There is an exemple of an action I do on a specie with the traditional way (organize data):
espece_td_a <- subset(BDD, BDD$espece == "espece A" & BDD$placette =="TOTAL")%>%
select(code_site,passage,adulte)%>%
spread(passage, adulte)
espece_td_a <- full_join(B.irene_td_a, BDD_P3_TOT_site)
espece_td_a <- replace(espece_td_a, is.na(espece_td_a),0)
espece_td_a$P1[B.irene_td_a$P1>0]<-1
espece_td_a$P2[B.irene_td_a$P2>0]<-1
espece_td_a$P3[B.irene_td_a$P3>0]<-1
write.csv(espece_td_a, file = "espece_td_a.csv")
BDD is my data frame.
BDD_P3_TOT_site is vector (or data frame with 1 columns and many rows ?) built with BDD
This "traditional way" work for me, but I must do something like that so many times! And it takes a lot of time...

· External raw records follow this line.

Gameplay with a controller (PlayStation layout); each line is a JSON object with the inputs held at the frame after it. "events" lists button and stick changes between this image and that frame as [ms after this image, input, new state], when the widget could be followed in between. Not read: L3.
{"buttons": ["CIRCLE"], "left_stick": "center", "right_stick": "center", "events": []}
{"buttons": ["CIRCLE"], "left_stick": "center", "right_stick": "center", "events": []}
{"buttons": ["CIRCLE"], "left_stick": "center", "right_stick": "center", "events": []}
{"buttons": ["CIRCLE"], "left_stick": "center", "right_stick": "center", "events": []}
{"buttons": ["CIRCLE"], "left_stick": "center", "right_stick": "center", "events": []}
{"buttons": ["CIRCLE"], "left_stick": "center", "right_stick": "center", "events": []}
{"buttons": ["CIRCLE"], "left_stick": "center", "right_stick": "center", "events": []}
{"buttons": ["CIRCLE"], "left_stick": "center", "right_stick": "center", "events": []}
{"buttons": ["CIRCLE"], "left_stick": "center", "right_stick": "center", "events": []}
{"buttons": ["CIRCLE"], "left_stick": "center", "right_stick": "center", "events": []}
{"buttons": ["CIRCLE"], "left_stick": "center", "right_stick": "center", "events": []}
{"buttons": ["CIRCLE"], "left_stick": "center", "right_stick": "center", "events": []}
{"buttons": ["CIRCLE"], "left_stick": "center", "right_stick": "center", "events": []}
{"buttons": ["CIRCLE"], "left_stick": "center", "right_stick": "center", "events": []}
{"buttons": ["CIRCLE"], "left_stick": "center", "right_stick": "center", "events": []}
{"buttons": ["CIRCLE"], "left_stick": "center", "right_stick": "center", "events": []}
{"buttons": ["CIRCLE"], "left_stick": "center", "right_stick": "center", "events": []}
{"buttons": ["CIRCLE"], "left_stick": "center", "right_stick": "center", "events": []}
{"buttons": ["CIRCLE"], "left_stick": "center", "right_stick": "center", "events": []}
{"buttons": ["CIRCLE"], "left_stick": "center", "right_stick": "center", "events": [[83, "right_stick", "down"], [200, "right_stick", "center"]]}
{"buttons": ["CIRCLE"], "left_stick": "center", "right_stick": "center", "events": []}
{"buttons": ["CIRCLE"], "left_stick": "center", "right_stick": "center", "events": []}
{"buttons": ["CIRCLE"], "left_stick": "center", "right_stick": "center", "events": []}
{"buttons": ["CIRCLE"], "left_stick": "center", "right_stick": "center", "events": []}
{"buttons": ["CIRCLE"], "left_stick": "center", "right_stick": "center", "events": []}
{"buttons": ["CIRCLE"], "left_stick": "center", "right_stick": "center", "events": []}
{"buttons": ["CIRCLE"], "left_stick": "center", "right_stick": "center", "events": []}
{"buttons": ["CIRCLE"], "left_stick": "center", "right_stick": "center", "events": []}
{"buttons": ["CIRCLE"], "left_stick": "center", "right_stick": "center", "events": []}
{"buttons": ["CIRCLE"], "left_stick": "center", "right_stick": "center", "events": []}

Then I tried to "apply" this with function :
f <- function(x)
{
select(code_site, passage, adulte)%>%
spread(x, x$passage, x$adulte)%>%
full_join(x, BDD_P3_TOT_site) -> x
x <- replace(x, is.na(x),0)
x$P1[x$P1>0]<-1
x$P2[x$P2>0]<-1
x$P3[x$P3>0]<-1
}
I wish apply this function to my dataset with lapply (with my 8 species in list):
l <- c("espece_a","espece_b","espece_c")
lapply(l,f(x))
Problems :
I know that is a wrong formulation for lapply if I want take my species into BDD.
the function doesn't want work: I already made 8 subsets (for each of my interest species) In my global environment: espece_a; espece_b...
Then I wanted to put my subset one by one into my function:
> f(espece_a)
Error in select_(.data, .dots = lazyeval::lazy_dots(...)) : Show Traceback object 'code_site' not found Rerun with Debug
I wish that my table appears in my Globlal env with a name that make me able to recognize it (ex: "espece_td_a")